Music genre revivals have the innate ability to polarize listeners: they're easily written off as pastiche or unoriginal, but yet can reinvent idioms by adding new, unexpected layers or constructs. Whirr, which identifies as a five-piece punk band from Oakland, plays music that could be mistaken for '90s college radio shoegaze, except that the band formed just a few years ago in Modesto. Its members are friends who listen to a lot of '80s and '90s alternative while on the road. They layer their songs with three guitars' worth of thick electric fuzz, but slower tempos tend to keep the vibe introspective. Unaggressive, warm melodies and female vocals ride over the top of it all. Whirr released its first full-length, Pipe Dreams, last year on the Tee Pee label, and has since toured the U.S. and Europe. We spoke with bassist Nick Bassett ahead of the band's show at Bottom of the Hill this Wednesday, Aug. 28.
What was the first song you guys wrote, and how did you write it?
The song "Meaningless." It was on our first demo cassette. I wrote it on a MIDI program called TabIt.
You've been touring a lot this year. How is that going?
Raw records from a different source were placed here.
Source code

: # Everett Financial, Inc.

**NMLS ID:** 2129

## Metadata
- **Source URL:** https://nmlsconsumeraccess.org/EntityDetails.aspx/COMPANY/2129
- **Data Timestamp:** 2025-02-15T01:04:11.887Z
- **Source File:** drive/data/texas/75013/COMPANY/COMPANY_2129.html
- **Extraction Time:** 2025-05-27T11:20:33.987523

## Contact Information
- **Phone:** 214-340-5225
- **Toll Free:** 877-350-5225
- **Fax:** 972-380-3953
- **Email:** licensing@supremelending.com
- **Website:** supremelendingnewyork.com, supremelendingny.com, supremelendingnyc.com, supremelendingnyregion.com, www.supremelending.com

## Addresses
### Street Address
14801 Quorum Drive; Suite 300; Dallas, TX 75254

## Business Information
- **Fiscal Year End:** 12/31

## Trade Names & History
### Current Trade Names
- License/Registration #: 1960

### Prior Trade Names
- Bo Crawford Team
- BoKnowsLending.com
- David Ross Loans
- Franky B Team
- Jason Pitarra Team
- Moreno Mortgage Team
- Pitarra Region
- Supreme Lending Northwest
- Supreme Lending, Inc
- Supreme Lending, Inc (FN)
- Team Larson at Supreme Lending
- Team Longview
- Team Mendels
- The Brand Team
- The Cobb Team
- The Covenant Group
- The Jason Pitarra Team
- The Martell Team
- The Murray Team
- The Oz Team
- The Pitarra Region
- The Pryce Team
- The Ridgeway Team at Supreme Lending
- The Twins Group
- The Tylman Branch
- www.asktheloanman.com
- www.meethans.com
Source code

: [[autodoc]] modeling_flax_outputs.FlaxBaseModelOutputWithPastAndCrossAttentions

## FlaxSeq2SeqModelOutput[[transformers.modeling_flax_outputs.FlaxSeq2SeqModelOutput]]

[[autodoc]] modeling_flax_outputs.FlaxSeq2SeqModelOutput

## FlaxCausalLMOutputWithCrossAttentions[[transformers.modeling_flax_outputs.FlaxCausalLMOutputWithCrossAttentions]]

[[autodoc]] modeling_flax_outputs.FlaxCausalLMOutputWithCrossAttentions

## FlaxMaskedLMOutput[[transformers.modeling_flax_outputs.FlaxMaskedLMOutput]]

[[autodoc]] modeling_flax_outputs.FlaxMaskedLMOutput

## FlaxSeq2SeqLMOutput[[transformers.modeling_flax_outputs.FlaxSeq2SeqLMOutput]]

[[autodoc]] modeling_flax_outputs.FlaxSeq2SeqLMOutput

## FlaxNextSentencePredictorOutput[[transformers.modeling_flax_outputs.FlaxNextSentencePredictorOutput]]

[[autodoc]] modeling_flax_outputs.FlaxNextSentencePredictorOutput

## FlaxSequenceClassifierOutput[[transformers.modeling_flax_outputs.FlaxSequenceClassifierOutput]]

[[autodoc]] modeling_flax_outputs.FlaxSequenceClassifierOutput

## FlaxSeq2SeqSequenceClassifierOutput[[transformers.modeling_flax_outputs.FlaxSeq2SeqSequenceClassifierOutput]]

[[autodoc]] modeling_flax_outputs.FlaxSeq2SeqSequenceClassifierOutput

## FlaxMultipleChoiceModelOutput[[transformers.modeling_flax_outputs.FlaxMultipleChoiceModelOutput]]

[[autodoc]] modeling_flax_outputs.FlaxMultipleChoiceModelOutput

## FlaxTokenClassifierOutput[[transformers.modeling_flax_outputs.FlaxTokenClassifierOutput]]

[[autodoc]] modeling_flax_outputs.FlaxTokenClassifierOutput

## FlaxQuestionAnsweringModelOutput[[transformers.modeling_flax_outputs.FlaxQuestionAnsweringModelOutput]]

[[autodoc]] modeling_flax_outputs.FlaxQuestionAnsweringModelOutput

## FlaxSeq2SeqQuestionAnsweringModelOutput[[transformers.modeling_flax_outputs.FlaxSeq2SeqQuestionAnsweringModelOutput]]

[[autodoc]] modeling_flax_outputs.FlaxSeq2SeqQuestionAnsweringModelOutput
It's going good. We did a U.S tour in March of this year and a European tour in April and May of this year. We did a SXSW tour previous to those, but not much more before that.
How has touring helped the band?
I hope it's gotten us more exposure, but we're really just doing it to have a good time.
Are you having a good time?
Absolutely, everyone involved in this tour is a close friend.
How is the band reacting to getting more exposure?
I suppose well. We're happy with the turnouts.
Which tour stops have been best for the band?
Dallas, Philadelphia, and L.A. have all been really great.
How does the band go about the task of writing songs?
We just come up with ideas and jam on them until they feel completed.
When you're not touring, how often do you rehearse?
Just before shows and tours or recording.
Some Whirr songs sound as if they could have been played on college radio in the '90s. What about that era is Whirr drawn to?
We definitely like the volume and intensity a lot of the late '80s and '90s bands had. Were not trying to model ourselves after anyone in particular though.
How did the group come together, and how did you know what kind of music you wanted to play?
We've all been friends for years. We just wrote music we wanted to hear.
Have you always been a Bay Area band? What keeps you here?
We're all originally from Modesto, but we've never played out there. We moved out here in 2010. I'm not sure anything in particular keeps us here.
What bands do you all listen to when you're on the road?
The Smiths, Dinosaur Jr, Drake, Kate Bush.
Does the band ever argue about music?
Sometimes, but it's never serious.
Why do you have five people in the band? Seems like a lot of folks to wrangle.
We like the textures we can get with three guitars.
What gear helps gives you the texture you want?
Twin Reverbs [amplifiers] and delay and reverb pedals.
The music industry is a mess; what's the band's business strategy?
I'm not sure. We don't really see any sort of profit unless we're touring. Our booking agent routes our tours for us, but we ultimately make our own calls on what we want to do as a band.